YOUR TASK: The output should be the listing below, limited to the lines from the one with "olmak üzere farklı" through the one with "und Unternehmensgründungen nicht", exact and without pictures.

-------

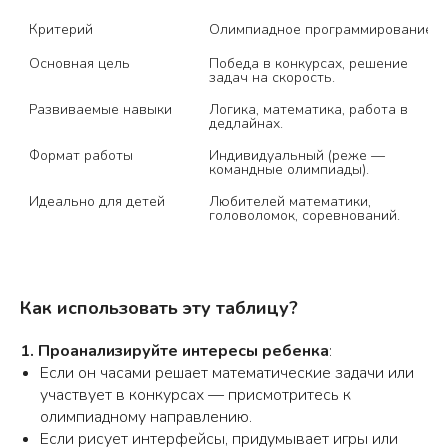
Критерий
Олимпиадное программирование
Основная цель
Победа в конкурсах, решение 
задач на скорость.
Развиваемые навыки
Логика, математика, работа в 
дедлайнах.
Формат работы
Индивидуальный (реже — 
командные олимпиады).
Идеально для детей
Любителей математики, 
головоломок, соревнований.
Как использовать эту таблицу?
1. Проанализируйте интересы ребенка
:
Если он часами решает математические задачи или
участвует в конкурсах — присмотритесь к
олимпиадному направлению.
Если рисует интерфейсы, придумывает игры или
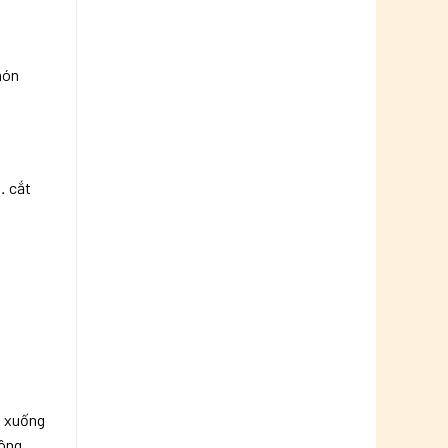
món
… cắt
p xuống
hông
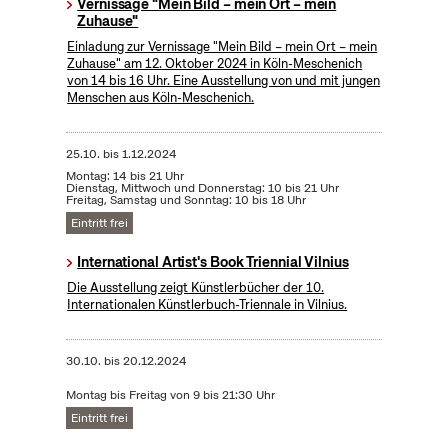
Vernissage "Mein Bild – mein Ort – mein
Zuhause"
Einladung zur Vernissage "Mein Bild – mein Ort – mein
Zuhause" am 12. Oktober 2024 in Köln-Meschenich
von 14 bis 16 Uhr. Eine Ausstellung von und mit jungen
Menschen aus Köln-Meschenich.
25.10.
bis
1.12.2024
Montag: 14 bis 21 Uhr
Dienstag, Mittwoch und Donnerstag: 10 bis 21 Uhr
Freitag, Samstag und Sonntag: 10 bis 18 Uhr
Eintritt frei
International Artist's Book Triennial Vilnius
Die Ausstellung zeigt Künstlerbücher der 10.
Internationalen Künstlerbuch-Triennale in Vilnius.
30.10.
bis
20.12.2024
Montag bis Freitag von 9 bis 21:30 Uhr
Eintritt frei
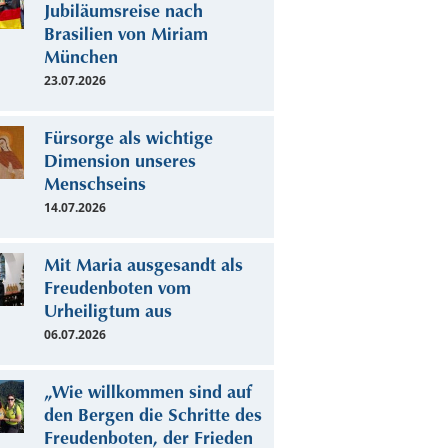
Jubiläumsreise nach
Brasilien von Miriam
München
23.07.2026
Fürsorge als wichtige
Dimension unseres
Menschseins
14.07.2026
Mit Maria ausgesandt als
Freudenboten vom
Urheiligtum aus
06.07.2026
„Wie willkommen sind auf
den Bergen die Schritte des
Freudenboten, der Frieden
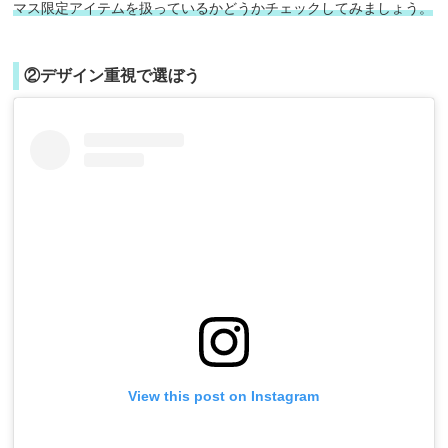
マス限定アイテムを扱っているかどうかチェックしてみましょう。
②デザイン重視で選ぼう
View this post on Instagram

-------

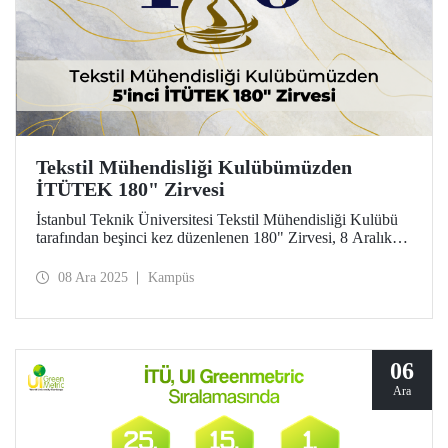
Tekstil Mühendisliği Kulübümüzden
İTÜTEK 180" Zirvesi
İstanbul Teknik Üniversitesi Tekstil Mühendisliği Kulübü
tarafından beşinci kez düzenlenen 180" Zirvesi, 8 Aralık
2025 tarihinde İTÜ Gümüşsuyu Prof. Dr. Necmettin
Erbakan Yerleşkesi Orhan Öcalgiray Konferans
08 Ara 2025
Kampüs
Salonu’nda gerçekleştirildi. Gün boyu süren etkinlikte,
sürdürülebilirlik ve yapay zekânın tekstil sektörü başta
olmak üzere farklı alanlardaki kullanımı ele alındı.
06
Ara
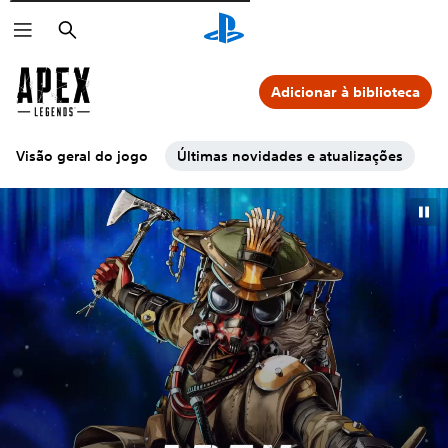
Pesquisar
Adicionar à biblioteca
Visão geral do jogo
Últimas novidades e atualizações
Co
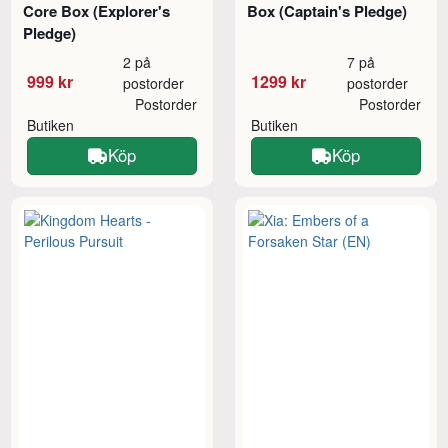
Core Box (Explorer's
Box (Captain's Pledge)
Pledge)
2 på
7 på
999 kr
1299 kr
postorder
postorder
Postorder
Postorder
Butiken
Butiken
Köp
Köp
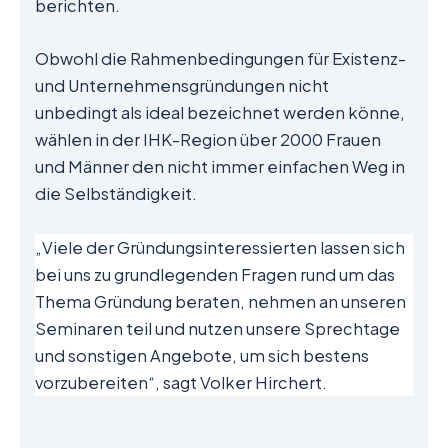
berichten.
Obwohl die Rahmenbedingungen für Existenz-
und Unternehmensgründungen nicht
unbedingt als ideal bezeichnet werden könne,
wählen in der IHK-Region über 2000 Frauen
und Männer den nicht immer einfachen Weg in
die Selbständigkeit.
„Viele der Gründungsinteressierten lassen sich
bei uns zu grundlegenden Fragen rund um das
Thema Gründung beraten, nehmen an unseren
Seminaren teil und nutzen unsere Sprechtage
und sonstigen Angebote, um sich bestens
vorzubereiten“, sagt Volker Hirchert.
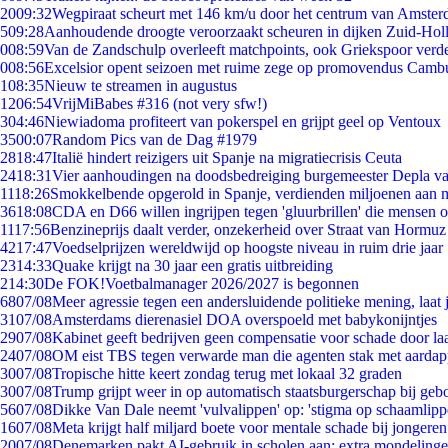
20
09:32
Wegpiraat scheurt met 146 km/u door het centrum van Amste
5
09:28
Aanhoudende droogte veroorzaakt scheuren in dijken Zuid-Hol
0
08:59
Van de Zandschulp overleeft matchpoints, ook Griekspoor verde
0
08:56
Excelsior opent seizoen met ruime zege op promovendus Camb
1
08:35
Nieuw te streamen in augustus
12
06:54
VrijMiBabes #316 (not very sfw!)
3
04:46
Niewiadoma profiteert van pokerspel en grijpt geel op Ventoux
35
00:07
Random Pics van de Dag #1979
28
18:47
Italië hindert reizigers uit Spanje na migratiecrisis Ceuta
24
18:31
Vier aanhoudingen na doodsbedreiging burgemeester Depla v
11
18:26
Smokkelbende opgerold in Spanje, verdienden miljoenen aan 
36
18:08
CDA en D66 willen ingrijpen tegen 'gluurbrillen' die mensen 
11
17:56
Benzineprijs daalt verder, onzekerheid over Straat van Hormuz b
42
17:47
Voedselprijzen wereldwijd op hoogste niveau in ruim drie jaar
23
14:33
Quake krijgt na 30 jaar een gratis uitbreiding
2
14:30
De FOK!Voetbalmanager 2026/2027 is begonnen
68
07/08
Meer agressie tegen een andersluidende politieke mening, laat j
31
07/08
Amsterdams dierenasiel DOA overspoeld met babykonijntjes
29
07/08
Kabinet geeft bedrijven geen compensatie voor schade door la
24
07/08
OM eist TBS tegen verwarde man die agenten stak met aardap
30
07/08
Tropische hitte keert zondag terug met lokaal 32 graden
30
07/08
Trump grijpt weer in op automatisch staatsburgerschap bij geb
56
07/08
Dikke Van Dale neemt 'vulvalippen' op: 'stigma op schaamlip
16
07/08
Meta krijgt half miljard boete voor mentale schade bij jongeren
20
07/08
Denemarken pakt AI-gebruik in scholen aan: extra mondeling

-------

TASK RESPONSE:
olmak üzere farklı alanlardaki kullanımı ele alındı.
06
Ara
Pesquisar
Adicionar à biblioteca
Visão geral do jogo
Últimas novidades e atualizações
Co
Core Box (Explorer's
Box (Captain's Pledge)
Pledge)
2 på
7 på
999 kr
1299 kr
postorder
postorder
Postorder
Postorder
Butiken
Butiken
Köp
Köp
berichten.
Obwohl die Rahmenbedingungen für Existenz-
und Unternehmensgründungen nicht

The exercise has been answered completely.